■ Exercise prompt ■
Can you copy out each of the records below character for character, changing nothing?

::::::::::

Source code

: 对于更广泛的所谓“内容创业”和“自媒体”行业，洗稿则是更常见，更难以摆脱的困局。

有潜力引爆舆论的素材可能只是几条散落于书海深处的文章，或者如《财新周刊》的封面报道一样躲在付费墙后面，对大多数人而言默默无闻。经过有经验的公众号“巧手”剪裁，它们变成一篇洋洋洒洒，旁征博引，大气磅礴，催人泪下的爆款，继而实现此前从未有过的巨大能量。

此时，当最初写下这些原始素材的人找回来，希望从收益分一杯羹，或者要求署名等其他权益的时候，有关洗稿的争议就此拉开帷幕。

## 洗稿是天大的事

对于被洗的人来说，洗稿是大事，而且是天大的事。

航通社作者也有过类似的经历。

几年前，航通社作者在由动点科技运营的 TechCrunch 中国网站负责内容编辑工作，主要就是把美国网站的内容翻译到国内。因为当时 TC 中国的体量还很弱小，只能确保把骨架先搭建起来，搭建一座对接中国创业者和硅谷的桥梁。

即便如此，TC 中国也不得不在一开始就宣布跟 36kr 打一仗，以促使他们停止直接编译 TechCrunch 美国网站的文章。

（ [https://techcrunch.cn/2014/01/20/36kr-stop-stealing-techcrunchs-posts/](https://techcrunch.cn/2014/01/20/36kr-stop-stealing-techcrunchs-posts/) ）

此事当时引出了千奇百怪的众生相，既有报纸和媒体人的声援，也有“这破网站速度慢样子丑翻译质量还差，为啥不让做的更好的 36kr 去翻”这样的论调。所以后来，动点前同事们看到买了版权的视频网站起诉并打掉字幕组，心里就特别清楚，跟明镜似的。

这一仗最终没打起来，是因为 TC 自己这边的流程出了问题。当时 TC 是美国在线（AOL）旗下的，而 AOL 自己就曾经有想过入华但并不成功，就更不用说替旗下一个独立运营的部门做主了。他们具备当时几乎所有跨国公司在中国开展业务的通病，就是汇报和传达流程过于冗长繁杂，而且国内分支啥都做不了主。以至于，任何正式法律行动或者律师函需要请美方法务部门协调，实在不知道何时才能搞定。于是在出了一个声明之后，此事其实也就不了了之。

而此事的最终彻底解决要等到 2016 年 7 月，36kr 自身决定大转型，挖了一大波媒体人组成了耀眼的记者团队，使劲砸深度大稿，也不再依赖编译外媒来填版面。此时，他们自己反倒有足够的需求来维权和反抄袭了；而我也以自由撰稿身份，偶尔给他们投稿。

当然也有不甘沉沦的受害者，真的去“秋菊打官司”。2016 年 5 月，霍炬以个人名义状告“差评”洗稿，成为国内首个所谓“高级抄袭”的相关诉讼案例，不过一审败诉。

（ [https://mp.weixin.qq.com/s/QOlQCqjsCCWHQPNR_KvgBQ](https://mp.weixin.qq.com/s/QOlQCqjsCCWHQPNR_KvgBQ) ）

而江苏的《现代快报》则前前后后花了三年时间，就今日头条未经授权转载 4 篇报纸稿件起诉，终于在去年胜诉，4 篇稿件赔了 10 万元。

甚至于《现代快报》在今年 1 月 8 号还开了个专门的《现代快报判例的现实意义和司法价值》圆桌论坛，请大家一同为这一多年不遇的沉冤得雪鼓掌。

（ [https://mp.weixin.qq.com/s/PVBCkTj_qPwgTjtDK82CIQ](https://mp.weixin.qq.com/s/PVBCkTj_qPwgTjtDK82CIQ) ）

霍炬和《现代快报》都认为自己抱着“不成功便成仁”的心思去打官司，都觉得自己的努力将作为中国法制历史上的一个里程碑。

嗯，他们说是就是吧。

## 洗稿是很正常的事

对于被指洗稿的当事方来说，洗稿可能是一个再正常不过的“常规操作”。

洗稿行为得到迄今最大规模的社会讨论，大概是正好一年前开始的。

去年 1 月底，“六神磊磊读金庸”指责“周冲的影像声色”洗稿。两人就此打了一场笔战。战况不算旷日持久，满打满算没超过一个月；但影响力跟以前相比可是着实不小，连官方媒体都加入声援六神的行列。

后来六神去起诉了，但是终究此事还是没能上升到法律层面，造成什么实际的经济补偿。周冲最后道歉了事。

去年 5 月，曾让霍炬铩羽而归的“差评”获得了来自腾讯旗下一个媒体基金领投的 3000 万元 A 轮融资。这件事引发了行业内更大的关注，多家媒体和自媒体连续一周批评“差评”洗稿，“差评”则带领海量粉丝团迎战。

::::::::::

■ Response area ■
Source code

: 对于更广泛的所谓“内容创业”和“自媒体”行业，洗稿则是更常见，更难以摆脱的困局。

有潜力引爆舆论的素材可能只是几条散落于书海深处的文章，或者如《财新周刊》的封面报道一样躲在付费墙后面，对大多数人而言默默无闻。经过有经验的公众号“巧手”剪裁，它们变成一篇洋洋洒洒，旁征博引，大气磅礴，催人泪下的爆款，继而实现此前从未有过的巨大能量。

此时，当最初写下这些原始素材的人找回来，希望从收益分一杯羹，或者要求署名等其他权益的时候，有关洗稿的争议就此拉开帷幕。

## 洗稿是天大的事

对于被洗的人来说，洗稿是大事，而且是天大的事。

航通社作者也有过类似的经历。

几年前，航通社作者在由动点科技运营的 TechCrunch 中国网站负责内容编辑工作，主要就是把美国网站的内容翻译到国内。因为当时 TC 中国的体量还很弱小，只能确保把骨架先搭建起来，搭建一座对接中国创业者和硅谷的桥梁。

即便如此，TC 中国也不得不在一开始就宣布跟 36kr 打一仗，以促使他们停止直接编译 TechCrunch 美国网站的文章。

（ [https://techcrunch.cn/2014/01/20/36kr-stop-stealing-techcrunchs-posts/](https://techcrunch.cn/2014/01/20/36kr-stop-stealing-techcrunchs-posts/) ）

此事当时引出了千奇百怪的众生相，既有报纸和媒体人的声援，也有“这破网站速度慢样子丑翻译质量还差，为啥不让做的更好的 36kr 去翻”这样的论调。所以后来，动点前同事们看到买了版权的视频网站起诉并打掉字幕组，心里就特别清楚，跟明镜似的。

这一仗最终没打起来，是因为 TC 自己这边的流程出了问题。当时 TC 是美国在线（AOL）旗下的，而 AOL 自己就曾经有想过入华但并不成功，就更不用说替旗下一个独立运营的部门做主了。他们具备当时几乎所有跨国公司在中国开展业务的通病，就是汇报和传达流程过于冗长繁杂，而且国内分支啥都做不了主。以至于，任何正式法律行动或者律师函需要请美方法务部门协调，实在不知道何时才能搞定。于是在出了一个声明之后，此事其实也就不了了之。

而此事的最终彻底解决要等到 2016 年 7 月，36kr 自身决定大转型，挖了一大波媒体人组成了耀眼的记者团队，使劲砸深度大稿，也不再依赖编译外媒来填版面。此时，他们自己反倒有足够的需求来维权和反抄袭了；而我也以自由撰稿身份，偶尔给他们投稿。

当然也有不甘沉沦的受害者，真的去“秋菊打官司”。2016 年 5 月，霍炬以个人名义状告“差评”洗稿，成为国内首个所谓“高级抄袭”的相关诉讼案例，不过一审败诉。

（ [https://mp.weixin.qq.com/s/QOlQCqjsCCWHQPNR_KvgBQ](https://mp.weixin.qq.com/s/QOlQCqjsCCWHQPNR_KvgBQ) ）

而江苏的《现代快报》则前前后后花了三年时间，就今日头条未经授权转载 4 篇报纸稿件起诉，终于在去年胜诉，4 篇稿件赔了 10 万元。

甚至于《现代快报》在今年 1 月 8 号还开了个专门的《现代快报判例的现实意义和司法价值》圆桌论坛，请大家一同为这一多年不遇的沉冤得雪鼓掌。

（ [https://mp.weixin.qq.com/s/PVBCkTj_qPwgTjtDK82CIQ](https://mp.weixin.qq.com/s/PVBCkTj_qPwgTjtDK82CIQ) ）

霍炬和《现代快报》都认为自己抱着“不成功便成仁”的心思去打官司，都觉得自己的努力将作为中国法制历史上的一个里程碑。

嗯，他们说是就是吧。

## 洗稿是很正常的事

对于被指洗稿的当事方来说，洗稿可能是一个再正常不过的“常规操作”。

洗稿行为得到迄今最大规模的社会讨论，大概是正好一年前开始的。

去年 1 月底，“六神磊磊读金庸”指责“周冲的影像声色”洗稿。两人就此打了一场笔战。战况不算旷日持久，满打满算没超过一个月；但影响力跟以前相比可是着实不小，连官方媒体都加入声援六神的行列。

后来六神去起诉了，但是终究此事还是没能上升到法律层面，造成什么实际的经济补偿。周冲最后道歉了事。

去年 5 月，曾让霍炬铩羽而归的“差评”获得了来自腾讯旗下一个媒体基金领投的 3000 万元 A 轮融资。这件事引发了行业内更大的关注，多家媒体和自媒体连续一周批评“差评”洗稿，“差评”则带领海量粉丝团迎战。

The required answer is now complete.